Umfrage zur Antriebswahl in Fuhrparks

Flottenmanager sehen E-Mobilität kritisch

Foto: Nissan

Der Diesel steckt in der Krise und dennoch halten ihm Flottenmanager die Treue, statt auf E-Mobilität umzusteigen. Geringe Reichweiten, schlechte Infrastruktur und mangelnde Informationspolitik sind die Hauptgründe.

Wie zu erwarten sind Dieselfahrzeuge immer noch die unangefochtene Nummer eins in deutschen Fuhrparks. Der Trend geht jedoch weg vom Selbstzünder. Sowohl im Gesamt- als auch im Flottenmarkt gehen die Zulassungen für Dieselfahrzeuge erheblich zurück, wie das Marktforschungsinstitut Dataforce nach einer Befragung von 740 Fuhrparkbetreibern analysiert. Eine Erklärung dafür biete das nahezu geflügelte Wort „Dieselkrise“ in Verbindung mit den tatsächlichen und erwarteten Fahrverboten.

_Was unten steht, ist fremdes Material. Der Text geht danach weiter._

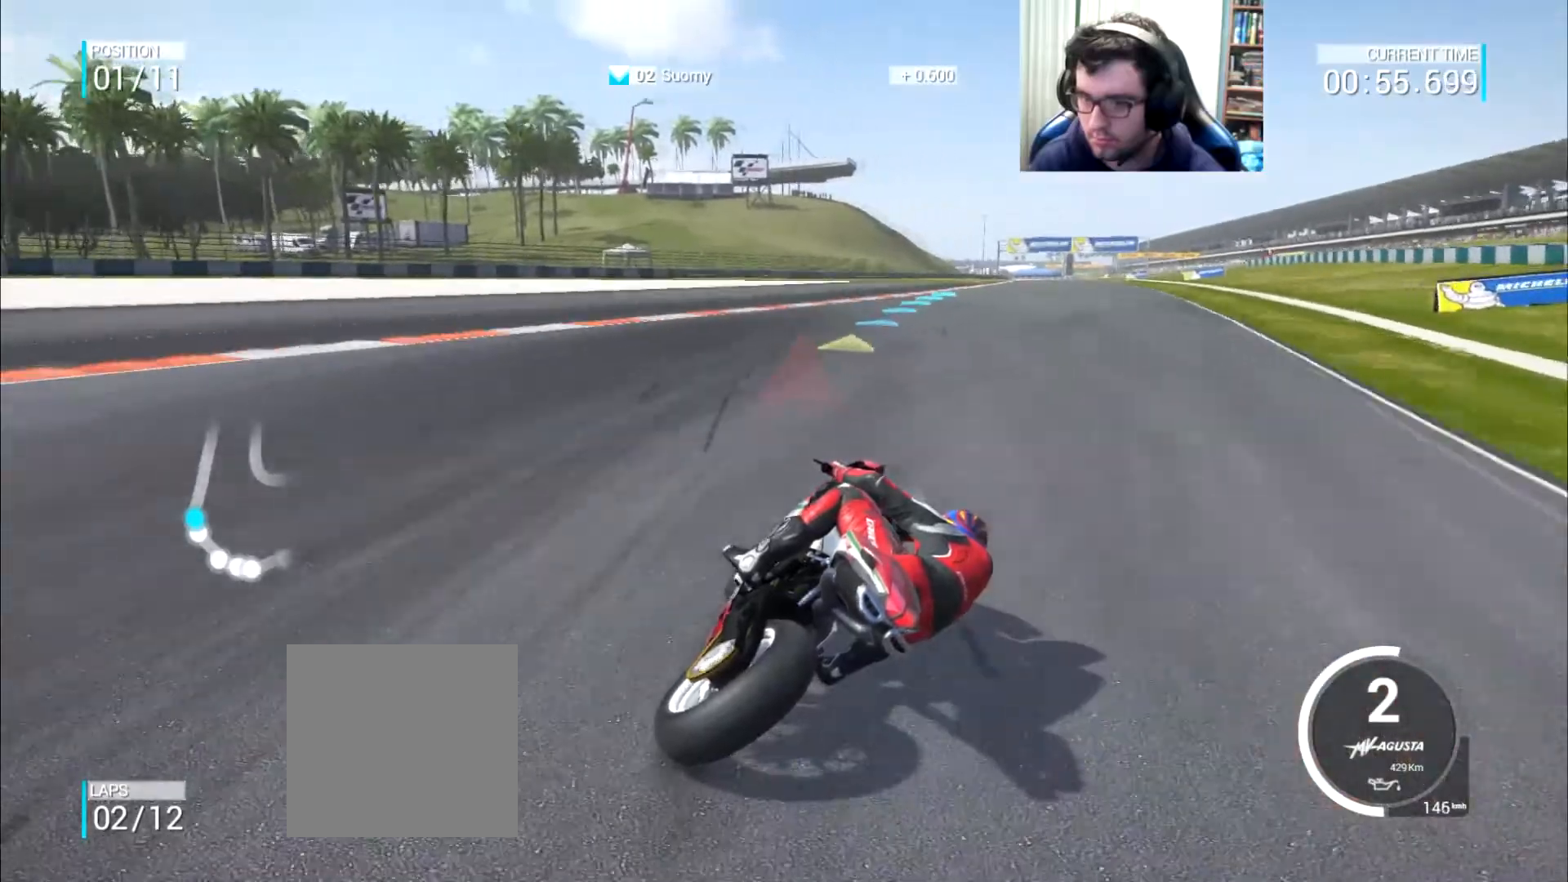
{"buttons": [], "left_stick": "up-right", "right_stick": "center", "events": []}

Im Zuge dessen wurden in der Vergangenheit insbesondere Benziner als Ersatz angeschafft. Ebenso erfahren die alternativ betriebenen Fahrzeuge in den letzten Jahren prozentual einen erheblichen Anstieg bei den Neuzulassungen. Während die alternativen Antriebe im Gesamtmarkt mit 1,5 Prozent aller Neuzulassungen von den Hybriden angeführt werden, liegen im Relevanten Flottenmarkt Hybride, E-Fahrzeuge sowie Plug-in-Hybride mit 1,3 beziehungsweise 1,2 Prozent gleich auf. Betrachtet man die Verteilung über die unterschiedlichen Größenklassen hinweg, haben Elektroautos in kleinen Fuhrparks deutlich die Nase vorn. Hybridfahrzeug sind teilweise in den größeren Flotten überdurchschnittlich vertreten.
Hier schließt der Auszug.